| READING PASSAGE |

━━━━━━

Early Russian History. Key Issues. Гончарова Л.Ю. - 21 стр.



The whole Muscovite outlook on life was quite remote from this new Western
Europe, despite certain superficial similarities between Ivan IV and Francis I of
France. Ivan faced the same problems with his nobility that Western rulers
confronted. But there was no ideological system in Russia and the social life seemed
lifeless and immoveable. The feudal lords, the smaller territorial princes, and their
heirs had to be overthrown. For the sake of national unity it had to be done by
whatever means might be necessary - in England, France or Russia.
A Renaissance Tyrant on the Russian Throne
Ivan IV is a sinister and arresting figure in the history of the Russian Middle
Ages. The surname of "Groznyi" (Dread or Terrible) by which he is known is fully
deserved. Boundless suspicion, insatiable cruelty, and extreme depravity were
perhaps his outstanding characteristics. He was a cruel tyrant, who never knew the
meaning of moderation; he drank too much, laughed too loudly and hated and loved
too fiercely. And he never forgot anything. However, Ivan was definitely smart and
despite his cruelty, his reign is a great one in Russian annals.
Troubled Adolescence
Ivan was only 3 years old when his father died. His uncle Yuri challenged his
rights to the throne, was arrested and imprisoned in a dungeon. There he was left to
starve. Ivan's mother, Jelena Glinsky, assumed power and was regent for five years.

━━━━━━

| Dataset items |
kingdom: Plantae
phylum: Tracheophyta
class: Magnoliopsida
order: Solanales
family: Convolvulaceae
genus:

━━━━━━

Write the next few paragraphs of the passage on Ivan IV, picking up after its last sentence. The listing has nothing to do with the passage on Ivan IV.

She had Ivan's other uncle killed, but a short time afterwards she suddenly died,
almost surely poisoned. A week later her confidant, Prince Ivan Obolensky, was
arrested and beaten to death by his jailers. While his mother had been indifferent
toward Ivan, Obolensky's sister, Agrafena, had been his beloved nurse. Now she was
sent to a convent.
Not yet 8 years old, Ivan was an intelligent, sensitive boy and an insatiable
reader. Without Agrafena to look after him, Ivan's loneliness deepened. The boyars
alternately neglected or molested him; Ivan and his deaf-mute brother Yuri often
went about hungry and threadbare. No one cared about his health or well being and
Ivan became a beggar in his own palace. A rivalry between the Shuisky and the
Belsky families escalated into a bloody feud. Armed men roamed the palace, seeking
out enemies and frequently bursting into Ivan's quarters, where they shoved the
Grand Prince aside, overturned the furniture and took whatever they wanted.
Murders, beatings, verbal and physical abuse became commonplace in the palace.
Unable to strike out at his tormentors, Ivan took out his frustrations on defenceless
animals; he tore feathers off birds, pierced their eyes and slit open their bodies.
The ruthless Shuiskys gradually gained more power. In 1539 the Shuiskys led a
raid on the palace, rounding up a number of Ivan's remaining confidants. They had
the loyal Fyodor Mishurin skinned alive and left on public view in a Moscow square.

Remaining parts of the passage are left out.